**Task instructions:**
Quote the records beneath, complete and exact. Leave out images.

**Material for the task:**
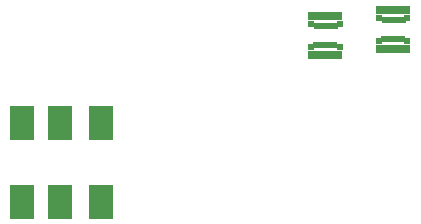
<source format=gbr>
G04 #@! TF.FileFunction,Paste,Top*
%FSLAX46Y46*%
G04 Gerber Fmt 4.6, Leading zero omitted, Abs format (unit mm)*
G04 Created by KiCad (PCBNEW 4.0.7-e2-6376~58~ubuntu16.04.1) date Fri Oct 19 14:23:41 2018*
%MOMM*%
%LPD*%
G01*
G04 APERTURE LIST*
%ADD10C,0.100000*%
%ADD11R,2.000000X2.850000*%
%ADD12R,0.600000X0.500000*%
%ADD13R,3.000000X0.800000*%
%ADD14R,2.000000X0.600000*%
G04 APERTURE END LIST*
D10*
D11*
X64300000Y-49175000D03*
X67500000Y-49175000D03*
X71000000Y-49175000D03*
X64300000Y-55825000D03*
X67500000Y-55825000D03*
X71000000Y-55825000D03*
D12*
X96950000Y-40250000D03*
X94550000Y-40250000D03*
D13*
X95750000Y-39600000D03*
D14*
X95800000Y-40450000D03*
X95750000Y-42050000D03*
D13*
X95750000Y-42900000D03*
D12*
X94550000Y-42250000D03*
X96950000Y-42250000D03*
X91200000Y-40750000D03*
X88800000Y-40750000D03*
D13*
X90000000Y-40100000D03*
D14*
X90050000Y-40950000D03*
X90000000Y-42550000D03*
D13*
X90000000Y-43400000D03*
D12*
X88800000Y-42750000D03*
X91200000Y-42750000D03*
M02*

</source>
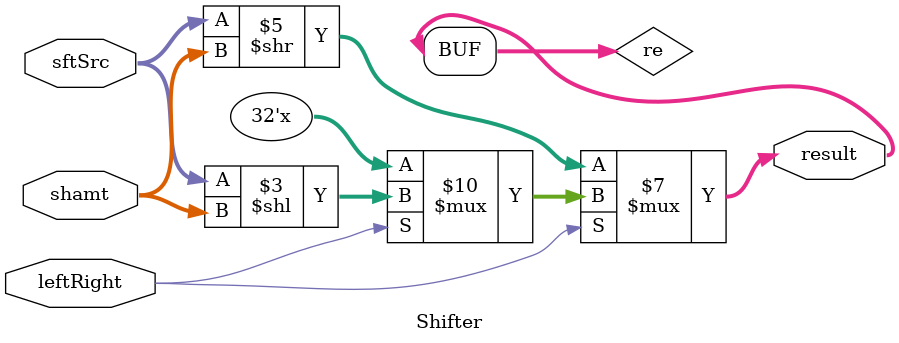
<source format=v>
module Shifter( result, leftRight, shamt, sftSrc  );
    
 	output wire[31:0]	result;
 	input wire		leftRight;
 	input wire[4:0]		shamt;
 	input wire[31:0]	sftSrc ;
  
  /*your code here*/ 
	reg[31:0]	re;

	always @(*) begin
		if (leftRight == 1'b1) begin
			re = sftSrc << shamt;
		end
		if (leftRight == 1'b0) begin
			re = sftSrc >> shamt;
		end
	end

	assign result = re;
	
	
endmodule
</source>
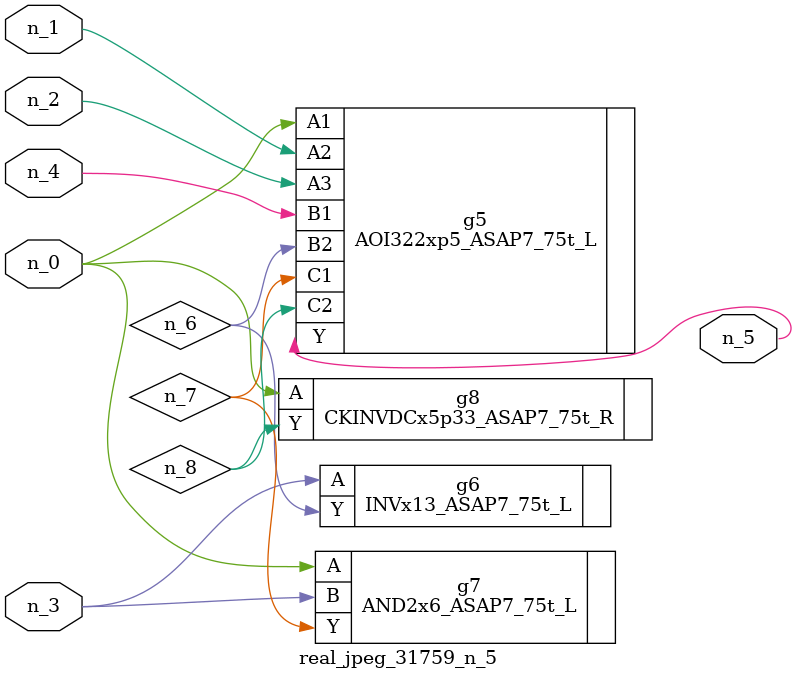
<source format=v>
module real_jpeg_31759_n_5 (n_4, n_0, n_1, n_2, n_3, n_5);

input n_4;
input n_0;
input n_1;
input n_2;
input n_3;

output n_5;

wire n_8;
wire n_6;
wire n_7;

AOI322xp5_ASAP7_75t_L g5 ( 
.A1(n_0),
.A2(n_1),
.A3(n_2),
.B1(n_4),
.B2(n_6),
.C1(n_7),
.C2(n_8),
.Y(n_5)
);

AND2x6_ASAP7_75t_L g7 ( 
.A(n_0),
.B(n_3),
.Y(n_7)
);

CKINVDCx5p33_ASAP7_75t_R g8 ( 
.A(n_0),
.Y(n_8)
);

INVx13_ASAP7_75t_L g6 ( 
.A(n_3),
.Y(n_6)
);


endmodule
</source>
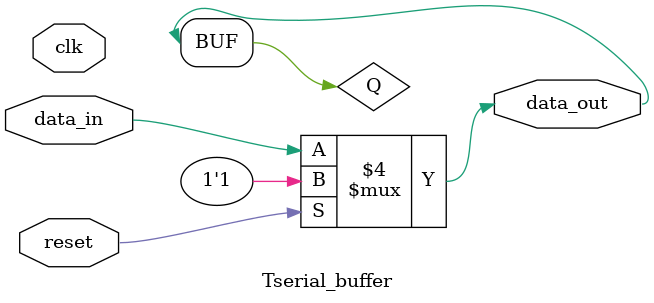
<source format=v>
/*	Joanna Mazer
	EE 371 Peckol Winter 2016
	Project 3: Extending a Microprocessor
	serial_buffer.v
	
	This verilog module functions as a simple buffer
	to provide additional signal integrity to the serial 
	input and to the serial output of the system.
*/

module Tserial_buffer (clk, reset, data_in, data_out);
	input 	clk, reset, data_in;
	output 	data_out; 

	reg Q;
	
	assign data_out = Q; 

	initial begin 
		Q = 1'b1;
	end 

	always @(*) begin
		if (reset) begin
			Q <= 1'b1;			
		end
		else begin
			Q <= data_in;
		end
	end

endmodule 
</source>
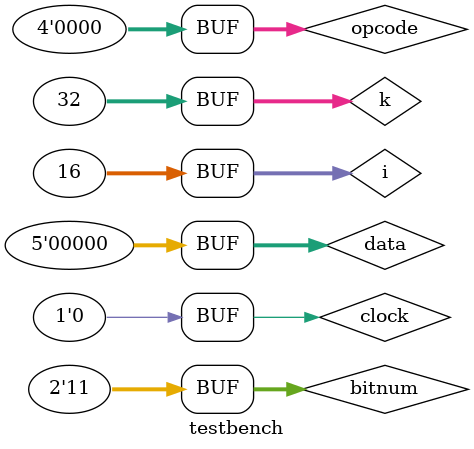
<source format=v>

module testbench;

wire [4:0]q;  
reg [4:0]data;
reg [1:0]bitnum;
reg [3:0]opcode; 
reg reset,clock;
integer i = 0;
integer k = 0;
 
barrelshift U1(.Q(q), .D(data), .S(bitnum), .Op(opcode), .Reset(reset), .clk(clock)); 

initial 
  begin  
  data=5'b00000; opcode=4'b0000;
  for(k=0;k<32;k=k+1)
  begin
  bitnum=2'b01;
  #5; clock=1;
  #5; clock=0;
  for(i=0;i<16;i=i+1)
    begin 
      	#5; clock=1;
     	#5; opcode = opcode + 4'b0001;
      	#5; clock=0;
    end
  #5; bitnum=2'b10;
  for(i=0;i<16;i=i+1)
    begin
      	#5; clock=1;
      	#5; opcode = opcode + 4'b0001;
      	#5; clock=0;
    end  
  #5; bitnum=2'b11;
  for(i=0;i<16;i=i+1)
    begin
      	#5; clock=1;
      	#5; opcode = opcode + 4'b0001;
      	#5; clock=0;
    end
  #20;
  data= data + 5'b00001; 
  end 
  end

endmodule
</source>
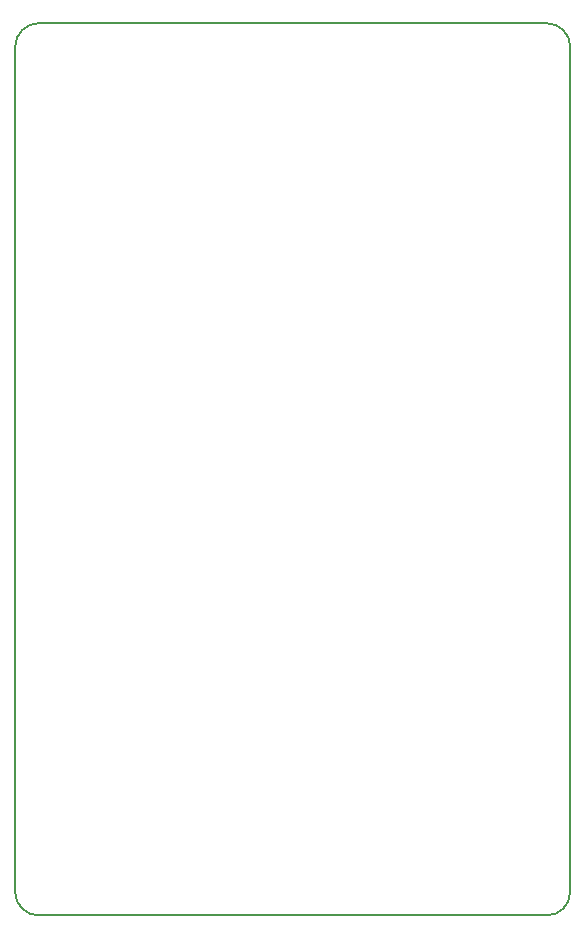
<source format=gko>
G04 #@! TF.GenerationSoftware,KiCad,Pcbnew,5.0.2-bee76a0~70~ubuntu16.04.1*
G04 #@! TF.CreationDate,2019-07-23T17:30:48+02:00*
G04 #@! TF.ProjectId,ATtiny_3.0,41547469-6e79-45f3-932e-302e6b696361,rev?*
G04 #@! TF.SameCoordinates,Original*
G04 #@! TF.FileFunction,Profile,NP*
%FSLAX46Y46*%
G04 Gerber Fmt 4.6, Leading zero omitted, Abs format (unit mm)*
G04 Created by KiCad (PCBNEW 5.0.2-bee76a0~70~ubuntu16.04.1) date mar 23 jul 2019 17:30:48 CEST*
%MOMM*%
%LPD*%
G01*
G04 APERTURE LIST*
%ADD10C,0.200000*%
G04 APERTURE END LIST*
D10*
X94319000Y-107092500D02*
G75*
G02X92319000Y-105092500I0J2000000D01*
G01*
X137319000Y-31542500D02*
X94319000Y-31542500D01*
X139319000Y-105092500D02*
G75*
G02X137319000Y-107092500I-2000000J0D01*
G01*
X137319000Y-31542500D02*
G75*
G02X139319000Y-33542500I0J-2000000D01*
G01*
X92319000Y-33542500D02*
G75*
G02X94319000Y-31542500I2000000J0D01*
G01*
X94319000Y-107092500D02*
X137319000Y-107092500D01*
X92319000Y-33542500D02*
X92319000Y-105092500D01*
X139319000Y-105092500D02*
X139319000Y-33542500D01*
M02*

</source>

**Exercise answer:**
<source format=gbr>
G04 #@! TF.FileFunction,Paste,Top*
%FSLAX46Y46*%
G04 Gerber Fmt 4.6, Leading zero omitted, Abs format (unit mm)*
G04 Created by KiCad (PCBNEW 4.0.7-e2-6376~58~ubuntu16.04.1) date Fri Oct 19 14:23:41 2018*
%MOMM*%
%LPD*%
G01*
G04 APERTURE LIST*
%ADD10C,0.100000*%
%ADD11R,2.000000X2.850000*%
%ADD12R,0.600000X0.500000*%
%ADD13R,3.000000X0.800000*%
%ADD14R,2.000000X0.600000*%
G04 APERTURE END LIST*
D10*
D11*
X64300000Y-49175000D03*
X67500000Y-49175000D03*
X71000000Y-49175000D03*
X64300000Y-55825000D03*
X67500000Y-55825000D03*
X71000000Y-55825000D03*
D12*
X96950000Y-40250000D03*
X94550000Y-40250000D03*
D13*
X95750000Y-39600000D03*
D14*
X95800000Y-40450000D03*
X95750000Y-42050000D03*
D13*
X95750000Y-42900000D03*
D12*
X94550000Y-42250000D03*
X96950000Y-42250000D03*
X91200000Y-40750000D03*
X88800000Y-40750000D03*
D13*
X90000000Y-40100000D03*
D14*
X90050000Y-40950000D03*
X90000000Y-42550000D03*
D13*
X90000000Y-43400000D03*
D12*
X88800000Y-42750000D03*
X91200000Y-42750000D03*
M02*

</source>
<source format=v>
module Shifter( result, leftRight, shamt, sftSrc  );
    
 	output wire[31:0]	result;
 	input wire		leftRight;
 	input wire[4:0]		shamt;
 	input wire[31:0]	sftSrc ;
  
  /*your code here*/ 
	reg[31:0]	re;

	always @(*) begin
		if (leftRight == 1'b1) begin
			re = sftSrc << shamt;
		end
		if (leftRight == 1'b0) begin
			re = sftSrc >> shamt;
		end
	end

	assign result = re;
	
	
endmodule
</source>
<source format=v>
module real_jpeg_31759_n_5 (n_4, n_0, n_1, n_2, n_3, n_5);

input n_4;
input n_0;
input n_1;
input n_2;
input n_3;

output n_5;

wire n_8;
wire n_6;
wire n_7;

AOI322xp5_ASAP7_75t_L g5 ( 
.A1(n_0),
.A2(n_1),
.A3(n_2),
.B1(n_4),
.B2(n_6),
.C1(n_7),
.C2(n_8),
.Y(n_5)
);

AND2x6_ASAP7_75t_L g7 ( 
.A(n_0),
.B(n_3),
.Y(n_7)
);

CKINVDCx5p33_ASAP7_75t_R g8 ( 
.A(n_0),
.Y(n_8)
);

INVx13_ASAP7_75t_L g6 ( 
.A(n_3),
.Y(n_6)
);


endmodule
</source>
<source format=v>
/*	Joanna Mazer
	EE 371 Peckol Winter 2016
	Project 3: Extending a Microprocessor
	serial_buffer.v
	
	This verilog module functions as a simple buffer
	to provide additional signal integrity to the serial 
	input and to the serial output of the system.
*/

module Tserial_buffer (clk, reset, data_in, data_out);
	input 	clk, reset, data_in;
	output 	data_out; 

	reg Q;
	
	assign data_out = Q; 

	initial begin 
		Q = 1'b1;
	end 

	always @(*) begin
		if (reset) begin
			Q <= 1'b1;			
		end
		else begin
			Q <= data_in;
		end
	end

endmodule 
</source>
<source format=v>

module testbench;

wire [4:0]q;  
reg [4:0]data;
reg [1:0]bitnum;
reg [3:0]opcode; 
reg reset,clock;
integer i = 0;
integer k = 0;
 
barrelshift U1(.Q(q), .D(data), .S(bitnum), .Op(opcode), .Reset(reset), .clk(clock)); 

initial 
  begin  
  data=5'b00000; opcode=4'b0000;
  for(k=0;k<32;k=k+1)
  begin
  bitnum=2'b01;
  #5; clock=1;
  #5; clock=0;
  for(i=0;i<16;i=i+1)
    begin 
      	#5; clock=1;
     	#5; opcode = opcode + 4'b0001;
      	#5; clock=0;
    end
  #5; bitnum=2'b10;
  for(i=0;i<16;i=i+1)
    begin
      	#5; clock=1;
      	#5; opcode = opcode + 4'b0001;
      	#5; clock=0;
    end  
  #5; bitnum=2'b11;
  for(i=0;i<16;i=i+1)
    begin
      	#5; clock=1;
      	#5; opcode = opcode + 4'b0001;
      	#5; clock=0;
    end
  #20;
  data= data + 5'b00001; 
  end 
  end

endmodule
</source>
<source format=gko>
G04 #@! TF.GenerationSoftware,KiCad,Pcbnew,5.0.2-bee76a0~70~ubuntu16.04.1*
G04 #@! TF.CreationDate,2019-07-23T17:30:48+02:00*
G04 #@! TF.ProjectId,ATtiny_3.0,41547469-6e79-45f3-932e-302e6b696361,rev?*
G04 #@! TF.SameCoordinates,Original*
G04 #@! TF.FileFunction,Profile,NP*
%FSLAX46Y46*%
G04 Gerber Fmt 4.6, Leading zero omitted, Abs format (unit mm)*
G04 Created by KiCad (PCBNEW 5.0.2-bee76a0~70~ubuntu16.04.1) date mar 23 jul 2019 17:30:48 CEST*
%MOMM*%
%LPD*%
G01*
G04 APERTURE LIST*
%ADD10C,0.200000*%
G04 APERTURE END LIST*
D10*
X94319000Y-107092500D02*
G75*
G02X92319000Y-105092500I0J2000000D01*
G01*
X137319000Y-31542500D02*
X94319000Y-31542500D01*
X139319000Y-105092500D02*
G75*
G02X137319000Y-107092500I-2000000J0D01*
G01*
X137319000Y-31542500D02*
G75*
G02X139319000Y-33542500I0J-2000000D01*
G01*
X92319000Y-33542500D02*
G75*
G02X94319000Y-31542500I2000000J0D01*
G01*
X94319000Y-107092500D02*
X137319000Y-107092500D01*
X92319000Y-33542500D02*
X92319000Y-105092500D01*
X139319000Y-105092500D02*
X139319000Y-33542500D01*
M02*

</source>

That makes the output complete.